Why a Loss on NC Voter ID Would Look Like a Win in Texas

Just a short note to point out how the goalposts have moved.

Plaintiffs in the Texas voter id case yesterday were claiming victory after the Fifth Circuit en banc held that Texas’s strict voter id law violated Section 2 of the Voting Rights Act. But the remedy the court approved was not striking the law as a whole; instead the trial court is to come up with some means of softening the law, such as allowing those who face a reasonable impediment to voting to be able to cast a ballot by signing an affidavit so attesting.

Now flip to NC, where the state in the face of litigation against its omnibus make-voting-harder law followed South Carolina’s model in creating a “reasonable impediment” softening to the strictness of its voter id law.
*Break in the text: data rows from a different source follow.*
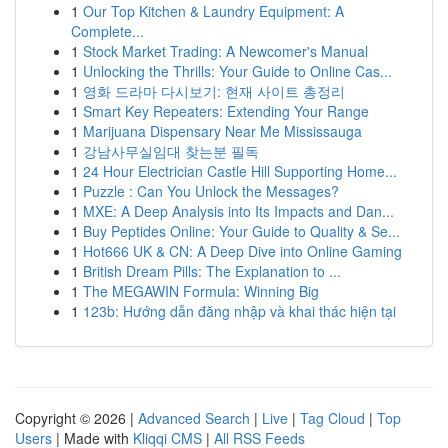
1
Our Top Kitchen & Laundry Equipment: A
Complete...
1
Stock Market Trading: A Newcomer's Manual
1
Unlocking the Thrills: Your Guide to Online Cas...
1
영화 드라마 다시보기: 현재 사이트 총정리
1
Smart Key Repeaters: Extending Your Range
1
Marijuana Dispensary Near Me Mississauga
1
강남사무실임대 찾는분 필독
1
24 Hour Electrician Castle Hill Supporting Home...
1
Puzzle : Can You Unlock the Messages?
1
MXE: A Deep Analysis into Its Impacts and Dan...
1
Buy Peptides Online: Your Guide to Quality & Se...
1
Hot666 UK & CN: A Deep Dive into Online Gaming
1
British Dream Pills: The Explanation to ...
1
The MEGAWIN Formula: Winning Big
1
123b: Hướng dẫn đăng nhập và khai thác hiện tại
Copyright © 2026 |
Advanced Search
|
Live
|
Tag Cloud
|
Top
Users
| Made with
Kliqqi CMS
|
All RSS Feeds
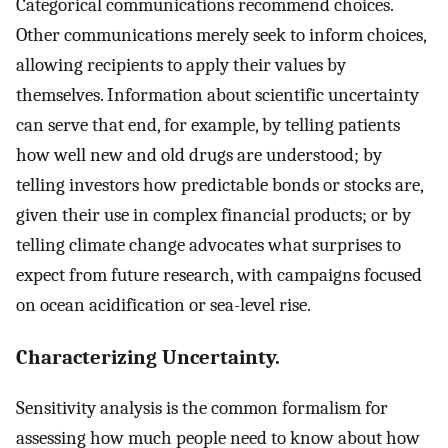
Categorical communications recommend choices.
Other communications merely seek to inform choices,
allowing recipients to apply their values by
themselves. Information about scientific uncertainty
can serve that end, for example, by telling patients
how well new and old drugs are understood; by
telling investors how predictable bonds or stocks are,
given their use in complex financial products; or by
telling climate change advocates what surprises to
expect from future research, with campaigns focused
on ocean acidification or sea-level rise.
Characterizing Uncertainty.
Sensitivity analysis is the common formalism for
assessing how much people need to know about how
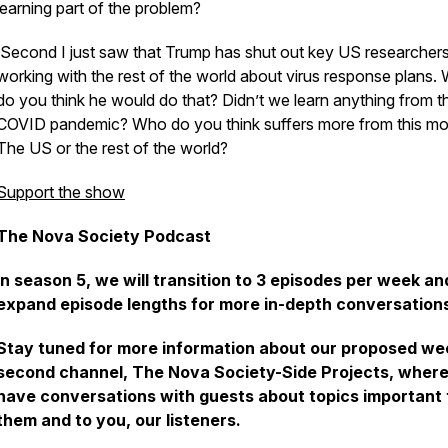
learning part of the problem?
Second I just saw that Trump has shut out key US researcher
working with the rest of the world about virus response plans.
do you think he would do that? Didn’t we learn anything from t
COVID pandemic? Who do you think suffers more from this m
The US or the rest of the world?
Support the show
The Nova Society Podcast
In season 5, we will transition to 3 episodes per week an
expand episode lengths for more in-depth conversation
Stay tuned for more information about our proposed we
second channel, The
Nova Society-Side Projects
, wher
have conversations with guests about topics important 
them and to you, our listeners.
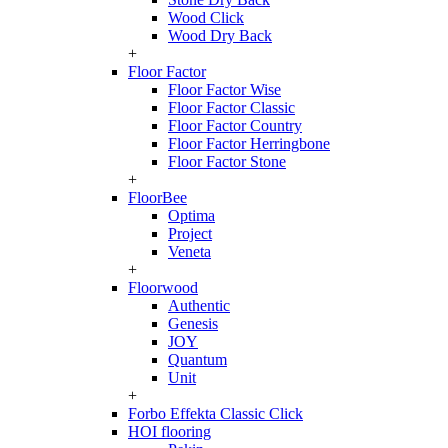
Wood Click
Wood Dry Back
+
Floor Factor
Floor Factor Wise
Floor Factor Classic
Floor Factor Country
Floor Factor Herringbone
Floor Factor Stone
+
FloorBee
Optima
Project
Veneta
+
Floorwood
Authentic
Genesis
JOY
Quantum
Unit
+
Forbo Effekta Classic Click
HOI flooring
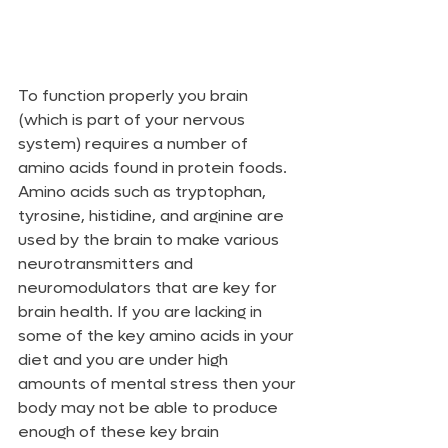
To function properly you brain 
(which is part of your nervous 
system) requires a number of 
amino acids found in protein foods. 
Amino acids such as tryptophan, 
tyrosine, histidine, and arginine are 
used by the brain to make various 
neurotransmitters and 
neuromodulators that are key for 
brain health. If you are lacking in 
some of the key amino acids in your 
diet and you are under high 
amounts of mental stress then your 
body may not be able to produce 
enough of these key brain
SC adopted that to get Section 5 preclearance from a court when that still existed. NC is trying to avoid section 2 liability, and the trial court believed that the voter id law with the reasonable impediment workaround eliminated any discriminatory effects of the law. That’s now up on appeal before the 4th Circuit.

So if plaintiffs lose on the voter ID issue in NC it will look just like the win in Texas: a strict law in place, with a workaround that may or may not work well on the ground.

Now I’ve been very skeptical of these workarounds, believing they work better in theory than in practice, and provide a means to make judges feel better about the potential disenfranchisement caused by these laws. I’d like to see the NC and TX laws thrown out entirely.

But it looks more like the courts are converging on the harsh law with softening as the compromise.